:: Work request ::
Restrict the output to the lines below starting at the one that contains "hfov_deg: 53.1" and ending at the one that contains "exposure_s: 1/50", and restate them word for word, both ends included.

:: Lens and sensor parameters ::
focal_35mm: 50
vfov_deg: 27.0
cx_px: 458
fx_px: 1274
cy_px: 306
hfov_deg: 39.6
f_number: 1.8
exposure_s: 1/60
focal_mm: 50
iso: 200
...
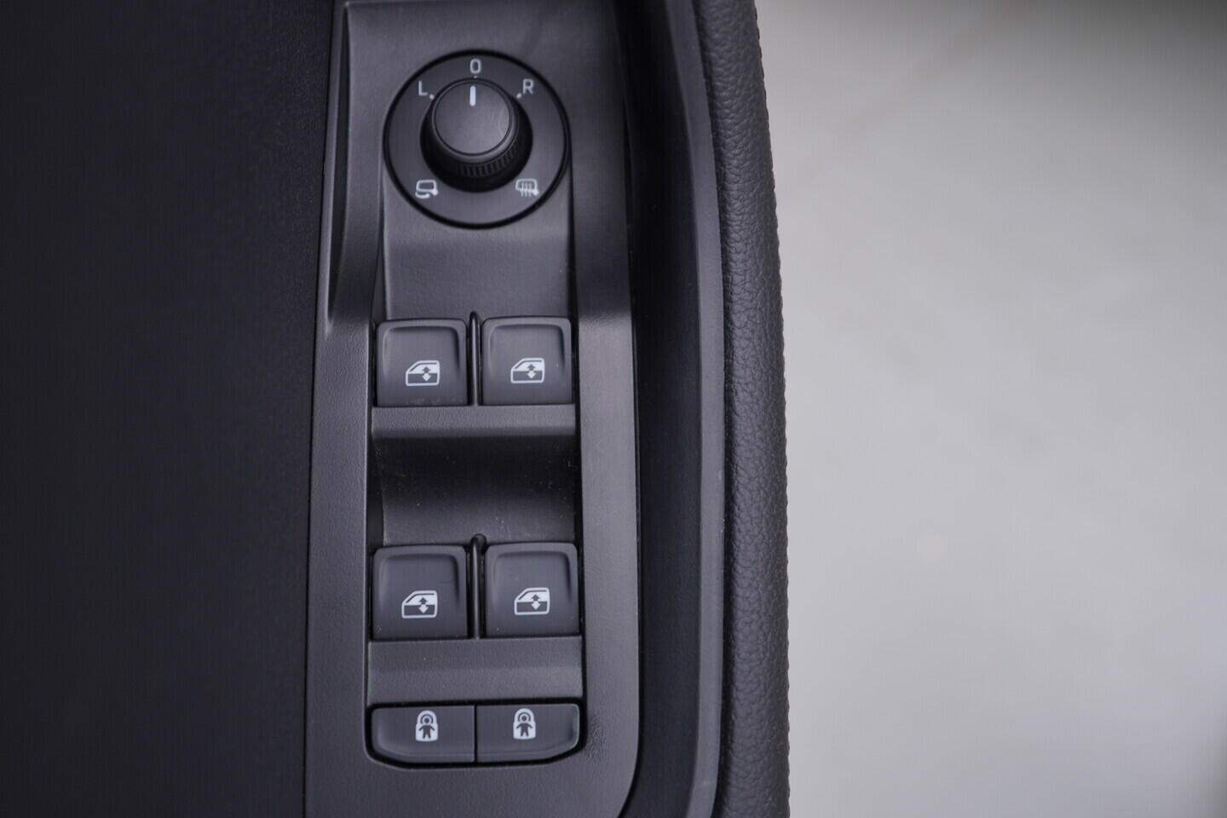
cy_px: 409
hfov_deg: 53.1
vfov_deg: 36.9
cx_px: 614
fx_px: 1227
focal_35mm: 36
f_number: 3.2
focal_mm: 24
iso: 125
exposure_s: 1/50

:: Problem solution ::
hfov_deg: 53.1
vfov_deg: 36.9
cx_px: 614
fx_px: 1227
focal_35mm: 36
f_number: 3.2
focal_mm: 24
iso: 125
exposure_s: 1/50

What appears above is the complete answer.